This spring semester welcomes back Nate Jackson,
a 2006 alumnus, to serve as an adjunct philosophy professor.
The latest addition to Capital’s shrinking philosophy department, Jackson is currently teaching Classical Greek Philosophy and Ethical Issues and Contemporary Religious Convictions, the general education capstone.
Sitting in Peter Horn’s abandoned office, surrounded by pounds of what is assumed to be great philosophic literature, Jackson gave a brief description of his undertakings in academia thus far.
He first came to Capital in 2003, where he immediately declared philosophy his major and rushed Phi Mu Alpha.
Jackson said his experiences with professors Horn, Michael Hiltbrunner, and Tom Christensen helped him understand “the transformative potential of doing philosophy.”
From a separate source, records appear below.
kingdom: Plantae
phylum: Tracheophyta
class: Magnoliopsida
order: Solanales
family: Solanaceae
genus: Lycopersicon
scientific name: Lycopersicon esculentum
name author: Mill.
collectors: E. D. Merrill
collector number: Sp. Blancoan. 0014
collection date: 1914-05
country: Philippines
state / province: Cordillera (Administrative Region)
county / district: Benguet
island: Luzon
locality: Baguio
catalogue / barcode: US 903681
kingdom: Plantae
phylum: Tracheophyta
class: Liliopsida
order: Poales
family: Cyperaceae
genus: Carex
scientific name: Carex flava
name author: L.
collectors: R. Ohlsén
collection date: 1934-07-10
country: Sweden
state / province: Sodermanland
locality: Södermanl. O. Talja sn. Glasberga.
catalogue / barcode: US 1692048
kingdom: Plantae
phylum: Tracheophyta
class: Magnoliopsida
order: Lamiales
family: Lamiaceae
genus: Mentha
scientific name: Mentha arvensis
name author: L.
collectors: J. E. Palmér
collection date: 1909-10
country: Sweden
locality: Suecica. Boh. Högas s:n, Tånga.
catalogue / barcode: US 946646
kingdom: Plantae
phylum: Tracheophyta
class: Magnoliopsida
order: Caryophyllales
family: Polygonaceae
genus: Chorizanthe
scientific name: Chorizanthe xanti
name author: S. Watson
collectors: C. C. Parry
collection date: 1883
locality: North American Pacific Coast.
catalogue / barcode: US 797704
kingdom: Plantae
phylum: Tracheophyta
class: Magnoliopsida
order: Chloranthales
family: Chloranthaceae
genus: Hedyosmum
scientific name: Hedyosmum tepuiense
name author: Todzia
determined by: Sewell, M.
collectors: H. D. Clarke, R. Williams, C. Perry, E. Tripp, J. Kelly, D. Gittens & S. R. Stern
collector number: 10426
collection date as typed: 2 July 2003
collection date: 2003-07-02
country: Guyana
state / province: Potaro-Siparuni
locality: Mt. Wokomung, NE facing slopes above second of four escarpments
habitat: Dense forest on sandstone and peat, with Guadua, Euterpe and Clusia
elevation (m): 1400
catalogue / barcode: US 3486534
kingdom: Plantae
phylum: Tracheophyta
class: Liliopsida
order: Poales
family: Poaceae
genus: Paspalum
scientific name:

After graduating a year early from Capital, he attended the University of Chicago, where he completed a master’s degree in humanties. Jackson then taught for two years at Chicago area institutions before receiving a doctorate in philosophy from Baylor University last spring.
An array of philosophical interests, including American philosophy and contemporary moral theory, caught his attention along the way.
Jackson’s dissertation, titled “Unprincipled Moral Learning: Dewey’s Pragmatism and Dancy’s Particularism,” discusses in great detail the concept of moral formation, asking “How do we form good character?”
This question has become the forefront of Jackson’s research.
“You look at morally sensitive people, who sort of have a good vision of the moral features of a situation,” Jackson said. “How is it that they come to have that ability? How do we train people to form the right kinds of characters so that they’re going to be able to see what ought to be done in a situation?”
To answer his own question, Jackson said the answer lies in everything around us.
“I think part of how we learn to get a good view of a situation, to be sensitive, is through activity,” Jackson said. “I come to be able to describe a situation well by engaging in activities with others, submitting my descriptions to them–even in conversation and through action–and then having them respond.”
“Confronting this problem concerning the theory of moral particularism,” Jackson said, “actions are right, not in virtue of conformity to a rule, but there’s still a right thing to do. What makes an action right is just features of the world around us. We must train people to be sensitive to morally salient features.”
Jackson’s probing questions our ideas of raising kids and educating people, who must be trained to handle a complicated world.
“The view of moral education becomes much more like learning a language, where you pick it up through communal activity, it’s carried over through habit, and is then applied to new situations,” Jackson said. “It’s more akin to learning practices of description…While rules may be important, they don’t make morality,” Jackson said.
Apart from being a professor, Jackson is a husband. He met his wife at Capital, who was also studying philosophy major. After furthering her theology education, she was called back to Ohio to serve in a Wooster congregation while Jackson was still working on his dissertation in Texas. He said he couldn’t handle the time apart, so, in the summer of 2013, he came back to Ohio for good.
Jackson said he was met with many great teaching opportunities, both at Capital and Akron University.
Hoping to stay at Capital for some time, Jackson shared how his perspective of Capital has changed from student to faculty status.
“It’s absolutely fantastic to have these people, who were great teachers, now as colleagues,” Jackson said. “It does change the conversation a little bit.”
Jackson is now working on editing some of the papers that have come from his dissertation paper while still continuing to research moral particularism and moral education.